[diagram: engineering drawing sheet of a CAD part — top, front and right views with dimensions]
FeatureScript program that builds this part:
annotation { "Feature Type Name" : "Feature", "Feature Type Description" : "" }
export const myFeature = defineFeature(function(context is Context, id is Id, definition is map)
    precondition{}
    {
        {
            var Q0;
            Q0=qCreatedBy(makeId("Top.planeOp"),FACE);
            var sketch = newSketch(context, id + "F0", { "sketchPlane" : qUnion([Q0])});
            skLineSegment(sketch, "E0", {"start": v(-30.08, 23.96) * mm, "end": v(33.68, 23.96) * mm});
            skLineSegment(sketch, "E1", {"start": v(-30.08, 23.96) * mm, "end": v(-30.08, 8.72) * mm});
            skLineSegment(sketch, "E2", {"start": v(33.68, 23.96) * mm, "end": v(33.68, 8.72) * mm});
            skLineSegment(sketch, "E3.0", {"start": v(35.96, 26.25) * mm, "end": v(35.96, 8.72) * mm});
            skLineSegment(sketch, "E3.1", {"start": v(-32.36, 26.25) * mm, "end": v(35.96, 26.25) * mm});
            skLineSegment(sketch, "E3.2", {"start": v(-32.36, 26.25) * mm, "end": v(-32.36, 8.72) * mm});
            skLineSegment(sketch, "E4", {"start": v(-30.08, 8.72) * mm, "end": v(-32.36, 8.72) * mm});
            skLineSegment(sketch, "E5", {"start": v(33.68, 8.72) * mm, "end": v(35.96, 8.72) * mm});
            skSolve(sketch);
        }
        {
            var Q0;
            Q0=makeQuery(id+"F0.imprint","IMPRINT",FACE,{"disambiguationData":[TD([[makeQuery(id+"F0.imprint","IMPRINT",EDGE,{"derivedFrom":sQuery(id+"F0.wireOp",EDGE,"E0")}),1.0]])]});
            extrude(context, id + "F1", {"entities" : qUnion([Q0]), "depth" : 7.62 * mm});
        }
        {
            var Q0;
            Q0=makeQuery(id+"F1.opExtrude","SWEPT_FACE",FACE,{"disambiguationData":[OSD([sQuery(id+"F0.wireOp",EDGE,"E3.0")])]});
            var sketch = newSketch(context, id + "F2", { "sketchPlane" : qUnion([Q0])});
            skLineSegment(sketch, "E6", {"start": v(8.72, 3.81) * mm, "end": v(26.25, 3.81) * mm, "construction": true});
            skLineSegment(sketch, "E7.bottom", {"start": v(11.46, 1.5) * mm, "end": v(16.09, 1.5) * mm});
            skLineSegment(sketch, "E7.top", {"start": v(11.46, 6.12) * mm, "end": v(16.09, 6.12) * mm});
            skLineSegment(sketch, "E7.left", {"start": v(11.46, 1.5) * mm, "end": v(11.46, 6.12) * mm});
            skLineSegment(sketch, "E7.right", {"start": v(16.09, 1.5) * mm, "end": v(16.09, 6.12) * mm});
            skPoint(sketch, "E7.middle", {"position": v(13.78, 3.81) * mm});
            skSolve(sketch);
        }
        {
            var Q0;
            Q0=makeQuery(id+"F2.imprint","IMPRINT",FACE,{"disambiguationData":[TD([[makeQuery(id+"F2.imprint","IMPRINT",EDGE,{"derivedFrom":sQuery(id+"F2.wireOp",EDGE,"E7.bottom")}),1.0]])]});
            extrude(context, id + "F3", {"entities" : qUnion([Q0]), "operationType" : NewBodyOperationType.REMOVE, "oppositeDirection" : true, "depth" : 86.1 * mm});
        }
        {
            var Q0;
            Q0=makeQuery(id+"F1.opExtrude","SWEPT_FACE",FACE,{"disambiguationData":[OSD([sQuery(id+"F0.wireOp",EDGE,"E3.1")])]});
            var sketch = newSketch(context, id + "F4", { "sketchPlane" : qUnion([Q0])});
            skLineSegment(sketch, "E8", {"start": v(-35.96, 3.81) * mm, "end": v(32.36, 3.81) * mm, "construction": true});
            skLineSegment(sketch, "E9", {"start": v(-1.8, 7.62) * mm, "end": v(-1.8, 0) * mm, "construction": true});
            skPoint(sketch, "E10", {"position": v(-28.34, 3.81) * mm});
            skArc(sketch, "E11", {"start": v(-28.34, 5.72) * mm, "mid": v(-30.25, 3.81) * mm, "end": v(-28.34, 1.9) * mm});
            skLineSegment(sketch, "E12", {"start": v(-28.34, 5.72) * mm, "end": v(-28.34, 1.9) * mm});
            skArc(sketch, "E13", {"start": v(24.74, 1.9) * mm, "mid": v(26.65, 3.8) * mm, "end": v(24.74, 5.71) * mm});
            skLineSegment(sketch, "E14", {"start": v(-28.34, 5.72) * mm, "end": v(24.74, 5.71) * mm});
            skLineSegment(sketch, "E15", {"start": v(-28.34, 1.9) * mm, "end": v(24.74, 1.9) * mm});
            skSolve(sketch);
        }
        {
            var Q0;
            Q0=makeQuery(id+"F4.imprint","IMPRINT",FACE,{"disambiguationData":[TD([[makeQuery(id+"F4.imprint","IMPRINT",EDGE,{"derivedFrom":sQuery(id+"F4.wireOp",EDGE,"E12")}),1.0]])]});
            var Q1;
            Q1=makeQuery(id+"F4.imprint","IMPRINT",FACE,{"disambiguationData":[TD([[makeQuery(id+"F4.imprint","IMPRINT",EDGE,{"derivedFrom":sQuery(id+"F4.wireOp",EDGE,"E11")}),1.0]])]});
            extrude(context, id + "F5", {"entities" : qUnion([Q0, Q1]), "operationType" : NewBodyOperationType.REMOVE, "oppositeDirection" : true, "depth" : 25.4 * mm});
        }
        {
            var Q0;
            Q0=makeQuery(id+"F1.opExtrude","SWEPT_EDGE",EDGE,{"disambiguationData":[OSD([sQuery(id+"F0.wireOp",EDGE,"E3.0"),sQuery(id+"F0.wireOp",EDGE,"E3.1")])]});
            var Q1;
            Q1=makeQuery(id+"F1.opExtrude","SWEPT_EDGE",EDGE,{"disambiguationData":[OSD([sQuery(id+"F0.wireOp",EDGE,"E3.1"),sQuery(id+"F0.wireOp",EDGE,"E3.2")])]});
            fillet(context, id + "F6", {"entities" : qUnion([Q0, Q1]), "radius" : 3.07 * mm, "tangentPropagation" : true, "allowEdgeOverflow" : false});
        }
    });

====

**STATED PROBLEM**:
How many lines in the items above contain the string "NewBodyOperationType", with case counting? Reply with only the number.

**WRITTEN SOLUTION**:
2